## [TEXT SHOWN]

************

Here is a full shot with the new lighting, she can even see the shrimps much better she said. As for melting that plant I had to the right of the cave is gone for good I think, but the melting sword in the back left corner has new leaves. The moss on top of the cave tip that was on there for almost a year got ripped off by the current of the filter plus the shrimp so I cut it up into bits and let them get caught all over the tank to carpet out. I added some ludwigia repens to the back right corner that is doing very well. All the plants are doing great, she is very happy with the tank and finds amusement in them pulling the floaters down "their toys" but I did have to remove 2 of the 4 Amano shrimp for a few reasons. The largest one was a bit too mischievous pulling at plants and picking on red cherry shrimp, and the second largest seemed to take over that role plus it was too much for the tank those Amanos from my observation should be kept no more than 3 in a 10 gallon...the two left in this 5 gallon easily outcompete the reds for food I think so we feed them up to twice a week and watch nitrates. As for fish though I am still on a hunt for Boraras brigittae but have not had any local luck, I still may end up putting a few regular male guppies in there until I find them...then pass them over to my friend who has a male ender tank. I will only put 3 fish in here and see how they react, hopefully they stay together toward the top!*


----------



## iFerio (Jul 17, 2016)

I def. understand about the attachment issues. I'm in the same situation with my kids, I'm afraid to get fish without them attaching


----------



## Teebo (Jul 15, 2015)

************

## [DATA PROVIDED]

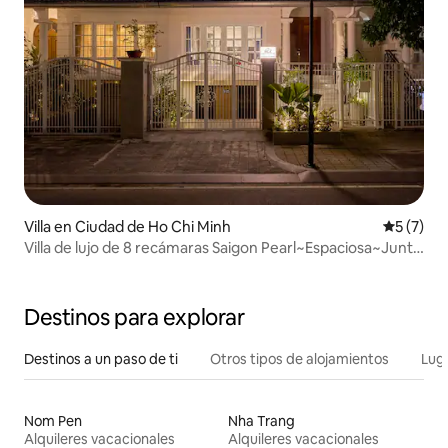
Villa en Ciudad de Ho Chi Minh
Calificac
5 (7)
Villa de lujo de 8 recámaras Saigon Pearl~Espaciosa~Junto
al río
Destinos para explorar
Destinos a un paso de ti
Otros tipos de alojamientos
Lug
Nom Pen
Nha Trang
Alquileres vacacionales
Alquileres vacacionales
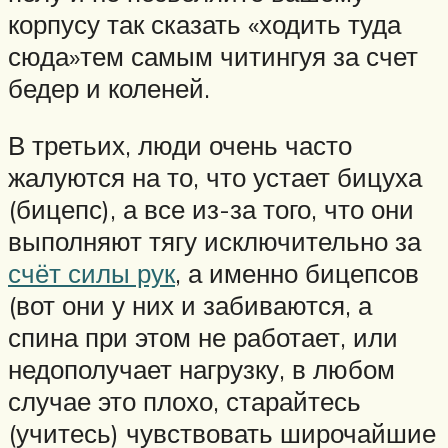
корпусу так сказать «ходить туда
сюда»тем самым читингуя за счет
бедер и коленей.
В третьих, люди очень часто
жалуются на то, что устает бицуха
(бицепс), а все из-за того, что они
выполняют тягу исключительно за
счёт силы рук
, а именно бицепсов
(вот они у них и забиваются, а
спина при этом не работает, или
недополучает нагрузку, в любом
случае это плохо, старайтесь
(учитесь) чувствовать широчайшие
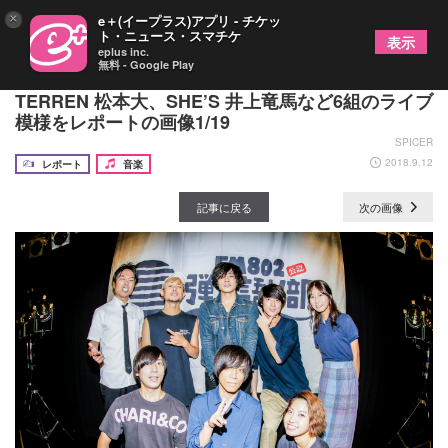
×
e＋(イープラス)アプリ - チケッ
ト・ニュース・スマチケ
表示
eplus inc.
無料 - Google Play
『FM802 弾き語り部』夏季演奏会でLAMP IN
TERREN 松本大、SHE’S 井上竜馬など6組のライブ
模様をレポートの画像1/19
SPICER
2018.9.12
レポート
音楽
記事に戻る
次の画像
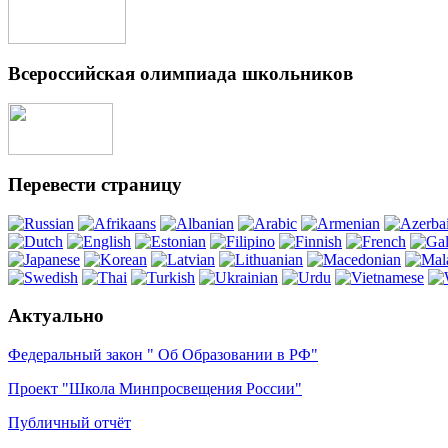
Всероссийская олимпиада школьников
Перевести страницу
Актуально
Федеральный закон " Об Образовании в РФ"
Проект "Школа Минпросвещения России"
Публичный отчёт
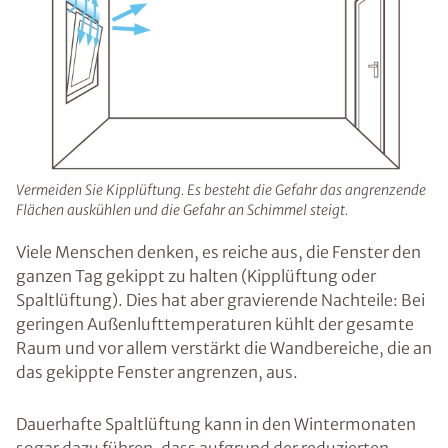
Vermeiden Sie Kipplüftung. Es besteht die Gefahr das angrenzende
Flächen auskühlen und die Gefahr an Schimmel steigt.
Viele Menschen denken, es reiche aus, die Fenster den
ganzen Tag gekippt zu halten (Kipplüftung oder
Spaltlüftung). Dies hat aber gravierende Nachteile: Bei
geringen Außenlufttemperaturen kühlt der gesamte
Raum und vor allem verstärkt die Wandbereiche, die an
das gekippte Fenster angrenzen, aus.
Dauerhafte Spaltlüftung kann in den Wintermonaten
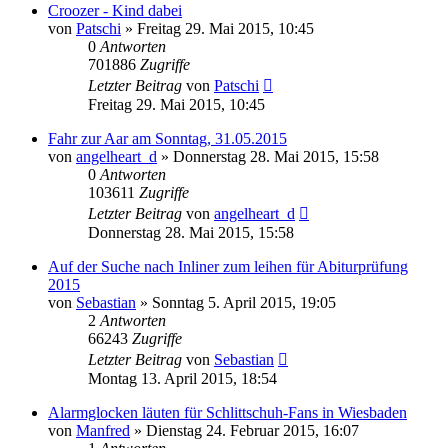
Croozer - Kind dabei
von
Patschi
»
Freitag 29. Mai 2015, 10:45
0
Antworten
701886
Zugriffe
Letzter Beitrag
von
Patschi
Freitag 29. Mai 2015, 10:45
Fahr zur Aar am Sonntag, 31.05.2015
von
angelheart_d
»
Donnerstag 28. Mai 2015, 15:58
0
Antworten
103611
Zugriffe
Letzter Beitrag
von
angelheart_d
Donnerstag 28. Mai 2015, 15:58
Auf der Suche nach Inliner zum leihen für Abiturprüfung
2015
von
Sebastian
»
Sonntag 5. April 2015, 19:05
2
Antworten
66243
Zugriffe
Letzter Beitrag
von
Sebastian
Montag 13. April 2015, 18:54
Alarmglocken läuten für Schlittschuh-Fans in Wiesbaden
von
Manfred
»
Dienstag 24. Februar 2015, 16:07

************

## [TASK SET]
a. Quote the records word for word, beginning at the line that contains "Croozer - Kind dabei" and ending with the last line of the records.
b. Continue the forum thread about the shrimp tank from the point where it stops.
The records are unrelated to the forum thread.

## [RESPONSES BY TASK]
a.
Croozer - Kind dabei
von
Patschi
»
Freitag 29. Mai 2015, 10:45
0
Antworten
701886
Zugriffe
Letzter Beitrag
von
Patschi
Freitag 29. Mai 2015, 10:45
Fahr zur Aar am Sonntag, 31.05.2015
von
angelheart_d
»
Donnerstag 28. Mai 2015, 15:58
0
Antworten
103611
Zugriffe
Letzter Beitrag
von
angelheart_d
Donnerstag 28. Mai 2015, 15:58
Auf der Suche nach Inliner zum leihen für Abiturprüfung
2015
von
Sebastian
»
Sonntag 5. April 2015, 19:05
2
Antworten
66243
Zugriffe
Letzter Beitrag
von
Sebastian
Montag 13. April 2015, 18:54
Alarmglocken läuten für Schlittschuh-Fans in Wiesbaden
von
Manfred
»
Dienstag 24. Februar 2015, 16:07

b.
*Everything is going great and my grandmother loves her shrimps now! I have added yet another power block to the collection haha this time for moon lights which run 24/7*

















*
This tank is officially a RCS tank, no more Amano shrimp. I just dumped around 40 babies in because she has kept a consistent 10 alive for many months now. They are breeding in this tank successfully but I breed them in another tank specifically for Sakura grade, so you will see high grade shrimp in this tank...even though technically this is my hull tank! I do flush out the stinkers to friends from her tank to ensure her population is not degraded. I thought the full size Nerite snails were too large so I have 2 Horned Nerites in here now that seem to keep the glass spotless without starving them. I have been experimenting with micro fish in this tank, I started with 3 Cobra Endlers and they fought with each other constantly and picked on the shrimp so I reduced them down to just 1 solo Endler. Then I added a male feeder guppy but the Endler picked on him and the feeder fought back and I liked the feeder better so the Endler had to go. Now we have just this feeder which is tiny and proportionate to the tank...you can see him in the top left. I am adding Galaxy Rasboras soon and if this feeder chases them I will have to remove him. You can see a small magnetic planter I made in the back but everything seems to die that I plant for various reasons, however the floaters seem to be keeping the nitrates in check now so I may not use it. I switched the floaters to entirely Salvinia Minima since the slim hood rots most other floaters, plus it propagates extremely fast aka uses nitrates faster. I added a Java Fern on some driftwood to the right, and an Anubias on the driftwood in the center, Java Moss on the top and some Wisteria in the back left. I created a Riccia mat on a rock using some nylon line, and the hair grass is dying I do not think the light is high enough. Very low maintenance tank and she loves it, sits next to it all day and I dose Seachem ferts on the weekend as well as a 15% water change.*


----------



## tlriot (May 10, 2014)

Such an awesome story! I love the process on this tank. Everything is very thought out, as usual.


----------



## Teebo (Jul 15, 2015)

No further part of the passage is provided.